The home and hotel rental platform, Airbnb has at last filed for an IPO today. The company was expected to file it last week, but Airbnb reportedly delayed the filing in an attempt to distance itself from the 2020 U.S Presidential elections. The published financial details in the S-1 filing give us an insight into how the company was hit by the pandemic and how it recovered itself from the fall.
The company’s plan to make the IPO registration public was reported during the first week of Nov. The long-awaited filing comes after several delays this year and during the time of uncertainty brought by the COVID-19 pandemic. The American company confidentially filed for IPO paperwork back in August, and was expected to go public much earlier this year but it was delayed due to the effects of the pandemic on the company.
Airbnb has had a turbulent year much like any other company which took a hit due to the profound changes and consequences brought by the COVID-19 pandemic. The company faced troubles towards the end of the first quarter and the beginning of the second. The severe drop in bookings resulted in Airbnb laying off 25% of its workforce to secure itself and refocus on what’s important. Unlike many companies, Airbnb was able to pull itself back from the plunge in the third quarter.
Now that the S-1 filing is finally here, investors and analysts will get a closer look at the ups and downs which the company experienced. The filing shows that the company’s revenue significantly dropped from $3.7 billion in 2019 to $2.5 billion in 2020, which is almost the same as its reported revenue in 2017. The total costs and expenses also dropped from $3.87 billion in 2019 to $3 billion this year.

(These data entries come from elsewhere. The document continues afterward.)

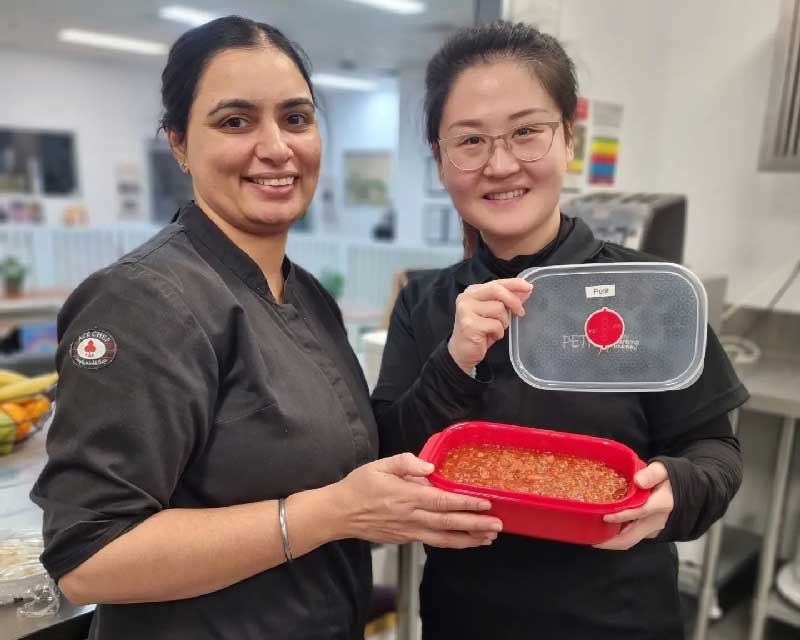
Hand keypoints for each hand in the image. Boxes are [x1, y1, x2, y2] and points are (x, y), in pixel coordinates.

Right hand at [331, 453, 502, 548]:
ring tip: (489, 538)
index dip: (465, 504)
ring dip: (469, 539)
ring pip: (444, 539)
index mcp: (406, 496)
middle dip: (475, 525)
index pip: (442, 501)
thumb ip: (405, 463)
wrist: (339, 514)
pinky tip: (466, 541)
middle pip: (449, 523)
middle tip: (498, 525)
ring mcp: (409, 531)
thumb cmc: (359, 486)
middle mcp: (411, 517)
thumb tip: (430, 467)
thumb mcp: (379, 466)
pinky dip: (452, 543)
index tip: (486, 503)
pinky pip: (433, 542)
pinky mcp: (405, 539)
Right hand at [448, 278, 532, 373]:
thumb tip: (526, 291)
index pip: (496, 282)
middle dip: (513, 300)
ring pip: (498, 309)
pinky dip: (498, 332)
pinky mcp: (469, 324)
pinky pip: (495, 325)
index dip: (514, 283)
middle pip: (496, 290)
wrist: (462, 352)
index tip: (528, 287)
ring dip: (503, 322)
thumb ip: (507, 301)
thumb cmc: (479, 332)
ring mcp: (466, 310)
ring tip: (495, 329)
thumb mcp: (495, 314)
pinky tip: (491, 336)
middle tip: (521, 312)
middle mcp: (467, 297)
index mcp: (473, 291)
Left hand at [593, 462, 673, 550]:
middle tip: (591, 539)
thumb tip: (638, 481)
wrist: (690, 492)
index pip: (639, 512)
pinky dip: (618, 535)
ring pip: (630, 540)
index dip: (621, 516)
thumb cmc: (672, 479)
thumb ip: (652, 473)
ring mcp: (654, 528)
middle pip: (631, 538)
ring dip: (612, 540)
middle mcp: (657, 520)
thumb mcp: (664, 469)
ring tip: (593, 536)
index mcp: (662, 504)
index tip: (604, 516)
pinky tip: (605, 529)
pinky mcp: (651, 531)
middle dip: (610, 542)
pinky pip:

The overall financial numbers do not show recovery, because the actual numbers lie in the quarterly results. Airbnb’s revenue of Q1 2020 was $841 million, which was down from $1.1 billion Q4 2019. The second quarter of this year shows how badly the company was hit by the pandemic, as it’s revenue was lesser than half of Q1’s revenue at $334 million. The downfall though, ended here, and the company made an impressive and surprising recovery in Q3 with $1.3 billion in revenue which is higher than its revenue in Q4 2019. Q3 2020 was also the first profitable quarter for the company this year.
A quick look at the published monthly booking numbers show that the bookings went down in March and were lowest in April, but started recovering from May still with a (69)% YoY loss in gross booking value. July, August and September saw the highest recovery, though still lower in YoY change.
Airbnb’s filing comes soon after DoorDash and C3.ai filed to go public. It is believed that Airbnb can potentially be valued at $30 billion or more in IPO, but that entirely depends on how the published numbers and possible risks are perceived.